Mit „Gentleman über Bord“ hat der mareverlag ein ganz besonderes Kleinod wiederentdeckt. Dieser bereits 1937 erschienene Debütroman des Autors Henry Clyde Lewis wurde 2023 zum ersten Mal auf Deutsch im mareverlag veröffentlicht und liegt nun in einer besonders bibliophilen Taschenbuchausgabe vor.
Herbert Clyde Lewis wurde 1909 als Sohn russisch-jüdischer Einwanderer in Brooklyn geboren und starb bereits 1950 an einem Herzinfarkt ebenfalls in New York. Er arbeitete als Journalist, Autor und hatte auch als Drehbuchautor Erfolg. Dieser endete doch abrupt, als er in der McCarthy Ära unter Verdacht geriet Kommunist zu sein.

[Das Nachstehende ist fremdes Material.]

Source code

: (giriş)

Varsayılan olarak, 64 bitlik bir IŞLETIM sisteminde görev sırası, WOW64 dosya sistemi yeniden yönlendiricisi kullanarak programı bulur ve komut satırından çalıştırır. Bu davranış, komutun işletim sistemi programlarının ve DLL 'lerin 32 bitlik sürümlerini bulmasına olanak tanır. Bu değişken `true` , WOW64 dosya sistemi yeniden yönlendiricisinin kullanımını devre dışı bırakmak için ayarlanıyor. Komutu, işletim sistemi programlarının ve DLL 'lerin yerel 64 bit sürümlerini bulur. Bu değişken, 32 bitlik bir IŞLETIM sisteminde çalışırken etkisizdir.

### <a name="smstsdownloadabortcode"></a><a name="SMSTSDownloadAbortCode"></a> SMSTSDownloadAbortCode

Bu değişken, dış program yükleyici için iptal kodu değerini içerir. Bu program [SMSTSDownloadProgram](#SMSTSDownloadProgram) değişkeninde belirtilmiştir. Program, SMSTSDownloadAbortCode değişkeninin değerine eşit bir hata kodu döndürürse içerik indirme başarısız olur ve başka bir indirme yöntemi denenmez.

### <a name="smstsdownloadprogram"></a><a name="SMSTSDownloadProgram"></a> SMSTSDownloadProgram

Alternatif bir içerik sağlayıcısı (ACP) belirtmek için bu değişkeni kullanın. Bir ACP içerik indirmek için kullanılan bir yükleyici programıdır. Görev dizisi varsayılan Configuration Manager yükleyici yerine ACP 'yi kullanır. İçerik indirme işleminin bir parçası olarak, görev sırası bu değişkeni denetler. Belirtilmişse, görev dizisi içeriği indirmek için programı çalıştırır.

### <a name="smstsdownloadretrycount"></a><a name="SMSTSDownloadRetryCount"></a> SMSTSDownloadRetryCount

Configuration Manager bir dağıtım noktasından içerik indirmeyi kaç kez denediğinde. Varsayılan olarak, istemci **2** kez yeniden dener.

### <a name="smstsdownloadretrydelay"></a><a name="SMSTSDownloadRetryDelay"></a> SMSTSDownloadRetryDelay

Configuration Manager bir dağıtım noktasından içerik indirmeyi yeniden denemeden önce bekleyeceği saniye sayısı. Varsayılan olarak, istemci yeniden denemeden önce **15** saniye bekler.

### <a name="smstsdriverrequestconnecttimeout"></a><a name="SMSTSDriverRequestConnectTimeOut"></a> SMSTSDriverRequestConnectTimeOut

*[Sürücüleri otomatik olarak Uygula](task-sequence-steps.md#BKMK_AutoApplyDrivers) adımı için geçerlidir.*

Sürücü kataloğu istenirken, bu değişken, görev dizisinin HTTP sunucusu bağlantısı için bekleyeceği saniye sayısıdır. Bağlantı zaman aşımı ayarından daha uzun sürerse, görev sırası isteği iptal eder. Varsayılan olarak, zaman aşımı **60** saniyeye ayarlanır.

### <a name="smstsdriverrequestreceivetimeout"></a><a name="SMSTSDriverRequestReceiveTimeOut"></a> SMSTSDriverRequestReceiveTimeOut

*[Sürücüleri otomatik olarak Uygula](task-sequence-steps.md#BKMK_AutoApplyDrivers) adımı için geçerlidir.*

In „Gentleman über Bord“ schreibt er nicht ohne beißende Ironie aber auch mit viel Zuneigung für seine Figuren über das Missgeschick des Börsenmaklers Henry Preston Standish. Einem Missgeschick, welches einem Gentleman durch und durch wie ihm, eigentlich nicht passieren dürfte. Für welches er sich zunächst, bevor die Lage beginnt dramatisch zu werden, zutiefst schämt.
Standish ist in guten Verhältnissen, ohne jeglichen Mangel aufgewachsen. Er ist wohlerzogen, Teilhaber eines Börsenunternehmens und mit Olivia verheiratet, mit der er zwei Kinder hat. Er ist ein zutiefst anständiger, aber auch zutiefst mittelmäßiger Mann. Er lebt sein Leben ohne große Höhen oder Tiefen in, leichtem Überdruß. Als er sich, aus einer beginnenden Depression heraus, eines Tages entschließt für kurze Zeit aus seinem Leben auszubrechen, geht er an Bord der Arabella, die Kurs nimmt von Honolulu nach Panama. Genau dort geschieht ihm, im Morgengrauen, eben jenes Missgeschick, welches ihn Hals über Kopf in den Pazifischen Ozean befördert und nicht nur seine gute Erziehung, seine gesellschaftlichen Zwänge, seine Einstellungen und Überzeugungen bedroht, sondern auch sein Leben. Ein Mann seines Formats, seiner Klasse schreit nicht einfach ‚Mann über Bord‘. Die Mitreisenden und die Crew werden sein Verschwinden schon bemerken. Oder?
Auf nur 150 Seiten tauchen wir kurz ein in den Mikrokosmos der wenigen Personen an Bord der Arabella und tief in das Innenleben von Henry Preston Standish, in seine Überzeugungen, die sich auf See wandeln. Lewis führt uns direkt in Standishs verrücktes Hoffen, Bangen, Verzweifeln bis hin zum fulminanten Ende.
Ein Buch, welches mich restlos begeistert hat.